Source document

Nanomedicine can take advantage of the recent developments in nanobiotechnology research for the creation of platforms with superior drug carrier capabilities, selective responsiveness to the environment, unique contrast enhancement profiles, and improved accumulation at the disease site. This book provides a broad glimpse of how various dendritic nanomaterials have been designed and used as efficient tools for nanomedicine. It comprises a pedagogic introduction to dendrimers and hyperbranched systems and their classical and accelerated syntheses through cutting-edge methodologies. The chapters on dendronized magnetic nanoparticles as theranostics, dendrimers in theory (molecular simulations), siRNA delivery with dendrimers, and dendrimers for image-guided therapy, combined with chapters focused on specific types of dendrimers or hyperbranched structures, detail the cutting-edge research in nanomedicine. Finally, a detailed chapter on issues related to the pharmacokinetics and biodistribution of dendrimers helps choose the right structures for successful transfer from bench to bedside. This book will appeal to those involved in nanobiotechnology, macromolecular science, cancer therapy, tissue repair, and siRNA delivery research.

Problems and tasks
- 1) Answer these questions from the book description on dendritic nanomaterials:
(a) What does the book's pedagogic introduction cover besides dendrimers and hyperbranched systems themselves?
(b) What issues does the detailed final chapter deal with?
(c) Which five research fields does the description name for its intended readers?
- 2) Carry on the book description on dendritic nanomaterials for nanomedicine, starting right after its last sentence.

Records provided
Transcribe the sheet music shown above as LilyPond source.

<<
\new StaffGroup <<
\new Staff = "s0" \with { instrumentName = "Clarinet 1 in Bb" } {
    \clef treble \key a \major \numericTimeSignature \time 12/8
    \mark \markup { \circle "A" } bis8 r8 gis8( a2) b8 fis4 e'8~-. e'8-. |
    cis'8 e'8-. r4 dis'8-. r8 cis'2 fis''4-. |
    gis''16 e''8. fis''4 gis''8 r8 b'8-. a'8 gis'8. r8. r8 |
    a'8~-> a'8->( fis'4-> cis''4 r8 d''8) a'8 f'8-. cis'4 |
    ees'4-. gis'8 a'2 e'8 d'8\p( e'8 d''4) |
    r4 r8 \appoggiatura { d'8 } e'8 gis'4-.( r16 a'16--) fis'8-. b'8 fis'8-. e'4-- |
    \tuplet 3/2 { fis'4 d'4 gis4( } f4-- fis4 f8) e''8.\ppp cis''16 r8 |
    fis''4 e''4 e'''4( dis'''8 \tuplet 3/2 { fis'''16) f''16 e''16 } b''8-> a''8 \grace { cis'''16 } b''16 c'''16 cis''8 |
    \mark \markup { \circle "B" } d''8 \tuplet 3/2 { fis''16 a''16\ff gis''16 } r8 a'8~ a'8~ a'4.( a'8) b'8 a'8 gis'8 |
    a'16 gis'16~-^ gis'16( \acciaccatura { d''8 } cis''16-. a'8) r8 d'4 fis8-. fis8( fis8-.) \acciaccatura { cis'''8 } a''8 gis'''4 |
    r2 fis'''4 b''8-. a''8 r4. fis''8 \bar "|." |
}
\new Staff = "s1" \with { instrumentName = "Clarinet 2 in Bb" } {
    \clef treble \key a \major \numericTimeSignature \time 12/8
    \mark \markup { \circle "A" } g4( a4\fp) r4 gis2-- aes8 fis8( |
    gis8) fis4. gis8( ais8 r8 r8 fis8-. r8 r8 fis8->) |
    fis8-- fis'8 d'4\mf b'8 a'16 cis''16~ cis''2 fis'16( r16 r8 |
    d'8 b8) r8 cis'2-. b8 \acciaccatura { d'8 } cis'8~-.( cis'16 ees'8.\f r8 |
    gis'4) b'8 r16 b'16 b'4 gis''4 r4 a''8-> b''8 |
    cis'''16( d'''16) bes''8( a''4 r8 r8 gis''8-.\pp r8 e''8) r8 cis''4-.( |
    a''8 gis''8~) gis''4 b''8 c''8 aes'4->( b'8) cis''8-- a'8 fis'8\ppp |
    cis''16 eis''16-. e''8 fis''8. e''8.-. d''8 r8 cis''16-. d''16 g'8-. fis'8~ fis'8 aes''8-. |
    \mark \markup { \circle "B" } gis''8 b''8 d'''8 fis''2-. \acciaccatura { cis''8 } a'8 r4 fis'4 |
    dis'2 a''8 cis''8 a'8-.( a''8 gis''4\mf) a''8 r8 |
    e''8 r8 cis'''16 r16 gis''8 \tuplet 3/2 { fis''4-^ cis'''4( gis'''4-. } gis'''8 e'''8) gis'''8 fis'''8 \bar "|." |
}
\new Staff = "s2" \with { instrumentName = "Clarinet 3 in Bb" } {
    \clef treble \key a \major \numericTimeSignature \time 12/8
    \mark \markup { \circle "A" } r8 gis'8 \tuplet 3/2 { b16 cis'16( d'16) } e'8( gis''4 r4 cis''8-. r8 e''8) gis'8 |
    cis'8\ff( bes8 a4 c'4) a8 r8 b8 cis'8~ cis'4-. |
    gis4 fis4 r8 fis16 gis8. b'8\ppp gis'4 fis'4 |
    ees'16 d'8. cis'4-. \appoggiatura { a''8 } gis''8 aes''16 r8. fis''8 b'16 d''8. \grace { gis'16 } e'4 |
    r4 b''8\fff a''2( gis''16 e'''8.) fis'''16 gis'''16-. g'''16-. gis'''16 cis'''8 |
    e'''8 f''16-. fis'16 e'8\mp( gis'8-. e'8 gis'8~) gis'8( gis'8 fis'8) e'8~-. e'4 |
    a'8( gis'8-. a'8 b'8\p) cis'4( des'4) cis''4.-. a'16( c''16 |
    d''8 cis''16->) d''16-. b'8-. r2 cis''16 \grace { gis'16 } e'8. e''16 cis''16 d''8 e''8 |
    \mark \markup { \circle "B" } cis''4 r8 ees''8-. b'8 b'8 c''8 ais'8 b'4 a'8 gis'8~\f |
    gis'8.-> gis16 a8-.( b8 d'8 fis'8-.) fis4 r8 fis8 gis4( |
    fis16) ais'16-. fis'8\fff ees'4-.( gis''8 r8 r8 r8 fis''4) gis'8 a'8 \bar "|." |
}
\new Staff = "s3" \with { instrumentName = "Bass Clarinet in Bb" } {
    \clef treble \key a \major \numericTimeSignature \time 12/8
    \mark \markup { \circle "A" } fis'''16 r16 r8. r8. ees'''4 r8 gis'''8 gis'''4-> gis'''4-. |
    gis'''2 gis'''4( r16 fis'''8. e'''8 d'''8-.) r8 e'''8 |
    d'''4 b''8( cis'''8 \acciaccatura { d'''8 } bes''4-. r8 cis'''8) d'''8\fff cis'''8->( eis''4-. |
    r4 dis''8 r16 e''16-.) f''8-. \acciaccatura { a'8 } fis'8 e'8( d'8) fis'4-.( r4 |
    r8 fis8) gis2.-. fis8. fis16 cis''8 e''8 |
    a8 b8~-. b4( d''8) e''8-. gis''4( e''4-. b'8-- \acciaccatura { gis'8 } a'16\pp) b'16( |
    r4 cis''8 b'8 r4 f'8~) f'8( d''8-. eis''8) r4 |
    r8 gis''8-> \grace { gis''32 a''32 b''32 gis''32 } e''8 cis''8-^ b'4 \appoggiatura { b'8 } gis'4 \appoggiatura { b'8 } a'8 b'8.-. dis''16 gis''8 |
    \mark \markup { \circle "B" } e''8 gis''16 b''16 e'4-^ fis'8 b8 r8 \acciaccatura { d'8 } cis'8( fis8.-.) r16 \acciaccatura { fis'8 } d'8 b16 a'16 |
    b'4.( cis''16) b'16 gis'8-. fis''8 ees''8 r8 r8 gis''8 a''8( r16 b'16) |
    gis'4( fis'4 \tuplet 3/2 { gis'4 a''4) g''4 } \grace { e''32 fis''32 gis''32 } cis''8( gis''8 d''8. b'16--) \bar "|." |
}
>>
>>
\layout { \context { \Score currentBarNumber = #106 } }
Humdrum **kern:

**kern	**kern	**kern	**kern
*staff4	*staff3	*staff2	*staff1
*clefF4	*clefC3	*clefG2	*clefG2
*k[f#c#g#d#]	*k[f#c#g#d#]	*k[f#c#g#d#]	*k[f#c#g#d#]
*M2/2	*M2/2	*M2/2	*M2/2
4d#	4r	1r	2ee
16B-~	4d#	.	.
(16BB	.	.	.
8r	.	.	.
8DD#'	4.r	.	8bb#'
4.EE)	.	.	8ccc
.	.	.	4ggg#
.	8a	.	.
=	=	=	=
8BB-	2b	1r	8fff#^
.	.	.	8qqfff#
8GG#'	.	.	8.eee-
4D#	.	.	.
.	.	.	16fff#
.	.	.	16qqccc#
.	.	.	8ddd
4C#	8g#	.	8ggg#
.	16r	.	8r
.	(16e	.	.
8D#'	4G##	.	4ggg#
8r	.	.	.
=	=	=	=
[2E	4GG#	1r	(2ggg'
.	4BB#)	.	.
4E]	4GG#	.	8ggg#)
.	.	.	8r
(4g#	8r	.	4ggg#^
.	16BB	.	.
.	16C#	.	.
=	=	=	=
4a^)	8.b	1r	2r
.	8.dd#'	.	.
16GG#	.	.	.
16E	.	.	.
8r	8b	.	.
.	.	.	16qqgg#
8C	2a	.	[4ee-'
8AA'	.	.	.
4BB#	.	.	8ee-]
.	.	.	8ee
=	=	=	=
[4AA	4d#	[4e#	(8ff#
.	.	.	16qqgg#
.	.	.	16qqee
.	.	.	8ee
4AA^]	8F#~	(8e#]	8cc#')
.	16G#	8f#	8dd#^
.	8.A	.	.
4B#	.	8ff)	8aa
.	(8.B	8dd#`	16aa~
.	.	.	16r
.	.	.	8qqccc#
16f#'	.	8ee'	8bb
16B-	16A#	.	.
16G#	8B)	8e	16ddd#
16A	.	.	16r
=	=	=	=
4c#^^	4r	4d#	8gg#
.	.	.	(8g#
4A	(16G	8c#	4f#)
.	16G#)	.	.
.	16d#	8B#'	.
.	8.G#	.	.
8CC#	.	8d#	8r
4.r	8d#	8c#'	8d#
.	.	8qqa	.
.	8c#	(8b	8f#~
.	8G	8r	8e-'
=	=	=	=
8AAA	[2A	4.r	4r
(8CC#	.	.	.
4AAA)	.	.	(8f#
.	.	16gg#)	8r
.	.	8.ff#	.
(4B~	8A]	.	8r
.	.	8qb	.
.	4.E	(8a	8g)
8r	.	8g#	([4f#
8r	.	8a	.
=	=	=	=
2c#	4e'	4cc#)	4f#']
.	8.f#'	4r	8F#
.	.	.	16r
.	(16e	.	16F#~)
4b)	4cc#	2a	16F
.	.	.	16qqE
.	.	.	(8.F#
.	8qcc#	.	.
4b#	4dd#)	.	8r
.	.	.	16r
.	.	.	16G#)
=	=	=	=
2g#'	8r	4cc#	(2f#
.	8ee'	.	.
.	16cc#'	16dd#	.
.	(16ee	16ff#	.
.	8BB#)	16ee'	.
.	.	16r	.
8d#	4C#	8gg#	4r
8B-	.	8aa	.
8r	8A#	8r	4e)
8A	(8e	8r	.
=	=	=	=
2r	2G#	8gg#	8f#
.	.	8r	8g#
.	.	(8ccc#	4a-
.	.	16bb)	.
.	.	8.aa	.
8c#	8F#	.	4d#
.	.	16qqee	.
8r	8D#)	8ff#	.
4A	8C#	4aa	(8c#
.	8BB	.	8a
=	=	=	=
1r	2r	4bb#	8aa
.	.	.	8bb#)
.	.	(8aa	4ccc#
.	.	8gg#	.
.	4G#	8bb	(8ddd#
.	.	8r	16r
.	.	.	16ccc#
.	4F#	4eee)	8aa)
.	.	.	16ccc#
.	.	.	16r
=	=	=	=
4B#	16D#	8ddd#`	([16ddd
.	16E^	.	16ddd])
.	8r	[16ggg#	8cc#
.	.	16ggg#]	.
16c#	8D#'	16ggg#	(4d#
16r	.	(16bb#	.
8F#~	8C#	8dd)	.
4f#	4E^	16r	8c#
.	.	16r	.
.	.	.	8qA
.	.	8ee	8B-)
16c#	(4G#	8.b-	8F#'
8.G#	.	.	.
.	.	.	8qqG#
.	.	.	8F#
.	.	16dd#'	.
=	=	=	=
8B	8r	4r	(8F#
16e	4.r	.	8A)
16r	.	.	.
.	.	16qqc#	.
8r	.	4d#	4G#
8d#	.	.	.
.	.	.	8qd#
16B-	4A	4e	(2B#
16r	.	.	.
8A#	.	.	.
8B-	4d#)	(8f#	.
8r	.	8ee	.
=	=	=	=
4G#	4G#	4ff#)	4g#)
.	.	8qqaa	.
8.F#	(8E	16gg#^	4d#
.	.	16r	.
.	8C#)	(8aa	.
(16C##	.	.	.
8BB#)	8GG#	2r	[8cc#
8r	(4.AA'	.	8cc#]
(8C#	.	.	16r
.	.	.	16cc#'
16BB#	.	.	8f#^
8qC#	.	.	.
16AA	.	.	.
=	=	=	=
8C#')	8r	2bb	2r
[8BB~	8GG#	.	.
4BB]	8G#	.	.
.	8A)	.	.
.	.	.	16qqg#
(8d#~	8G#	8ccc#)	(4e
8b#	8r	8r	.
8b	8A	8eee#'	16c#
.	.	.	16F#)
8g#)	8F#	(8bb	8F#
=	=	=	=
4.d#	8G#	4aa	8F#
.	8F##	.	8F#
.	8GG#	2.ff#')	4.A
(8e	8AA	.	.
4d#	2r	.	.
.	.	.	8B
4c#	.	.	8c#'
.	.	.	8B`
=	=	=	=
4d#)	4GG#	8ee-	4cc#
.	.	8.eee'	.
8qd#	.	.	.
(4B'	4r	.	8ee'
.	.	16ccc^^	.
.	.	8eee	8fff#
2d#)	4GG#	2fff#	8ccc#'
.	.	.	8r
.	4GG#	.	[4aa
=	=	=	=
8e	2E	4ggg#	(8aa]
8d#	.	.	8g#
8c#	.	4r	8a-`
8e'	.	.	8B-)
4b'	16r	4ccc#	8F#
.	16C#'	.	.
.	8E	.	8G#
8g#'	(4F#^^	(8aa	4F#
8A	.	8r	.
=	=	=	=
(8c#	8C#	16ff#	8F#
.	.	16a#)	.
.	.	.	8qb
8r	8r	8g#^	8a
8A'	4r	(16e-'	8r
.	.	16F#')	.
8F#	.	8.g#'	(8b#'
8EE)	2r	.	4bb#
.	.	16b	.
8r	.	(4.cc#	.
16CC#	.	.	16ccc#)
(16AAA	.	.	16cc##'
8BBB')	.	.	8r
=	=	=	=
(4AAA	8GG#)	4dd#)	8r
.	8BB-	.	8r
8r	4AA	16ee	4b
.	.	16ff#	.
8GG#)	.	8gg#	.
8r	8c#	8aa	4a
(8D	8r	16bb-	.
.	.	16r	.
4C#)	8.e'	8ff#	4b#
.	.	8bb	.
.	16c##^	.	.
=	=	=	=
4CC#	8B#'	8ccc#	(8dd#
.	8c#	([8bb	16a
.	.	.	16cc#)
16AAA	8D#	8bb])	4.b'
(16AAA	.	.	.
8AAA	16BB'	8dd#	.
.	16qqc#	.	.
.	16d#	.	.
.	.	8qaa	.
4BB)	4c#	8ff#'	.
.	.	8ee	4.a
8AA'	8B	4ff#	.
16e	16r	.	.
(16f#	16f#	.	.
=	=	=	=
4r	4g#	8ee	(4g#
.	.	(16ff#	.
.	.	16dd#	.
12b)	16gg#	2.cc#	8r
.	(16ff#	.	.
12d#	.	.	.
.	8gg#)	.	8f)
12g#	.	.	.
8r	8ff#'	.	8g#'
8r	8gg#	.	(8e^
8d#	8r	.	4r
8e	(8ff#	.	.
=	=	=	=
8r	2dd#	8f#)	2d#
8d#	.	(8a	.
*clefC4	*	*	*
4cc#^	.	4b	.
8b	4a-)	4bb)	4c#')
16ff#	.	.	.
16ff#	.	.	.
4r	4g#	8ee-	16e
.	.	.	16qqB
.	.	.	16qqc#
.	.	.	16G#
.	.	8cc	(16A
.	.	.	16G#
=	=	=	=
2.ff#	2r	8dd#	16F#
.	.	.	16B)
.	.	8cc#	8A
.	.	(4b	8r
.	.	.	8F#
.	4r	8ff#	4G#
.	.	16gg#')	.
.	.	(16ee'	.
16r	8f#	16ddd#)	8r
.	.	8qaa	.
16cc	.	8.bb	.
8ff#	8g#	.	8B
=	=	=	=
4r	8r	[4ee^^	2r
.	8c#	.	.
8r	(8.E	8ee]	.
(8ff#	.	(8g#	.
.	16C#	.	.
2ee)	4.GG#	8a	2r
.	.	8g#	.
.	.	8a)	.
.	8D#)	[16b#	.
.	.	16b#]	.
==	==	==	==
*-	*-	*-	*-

Exercise responses
- 1)
(a) Their classical and accelerated syntheses through cutting-edge methodologies.
(b) Issues related to the pharmacokinetics and biodistribution of dendrimers.
(c) Nanobiotechnology, macromolecular science, cancer therapy, tissue repair, and siRNA delivery.

- 2)
Table of Contents

General introduction: classical versus accelerated syntheses of dendrimers

A Parat, D Felder-Flesch

Dendrimer-nanoparticle conjugates

A Bordeianu, D Felder-Flesch

Dendritic polymers for the repair of tissues

C Ghobril, M W Grinstaff

Polyglycerols in Nanomedicine

M Quadir, R Haag

Theranostic dendronized iron oxide nanoparticles

S Begin-Colin, D Felder-Flesch, et al.

Anti-inflammatory dendrimers

C O Turrin, A M Caminade

Dendrimers for siRNA delivery

L Peng, et al.

Dendrimers in cancer therapy

K Jain, N K Jain

Dendrimer pharmacokinetics and biodistribution

L Kaminskas, et al.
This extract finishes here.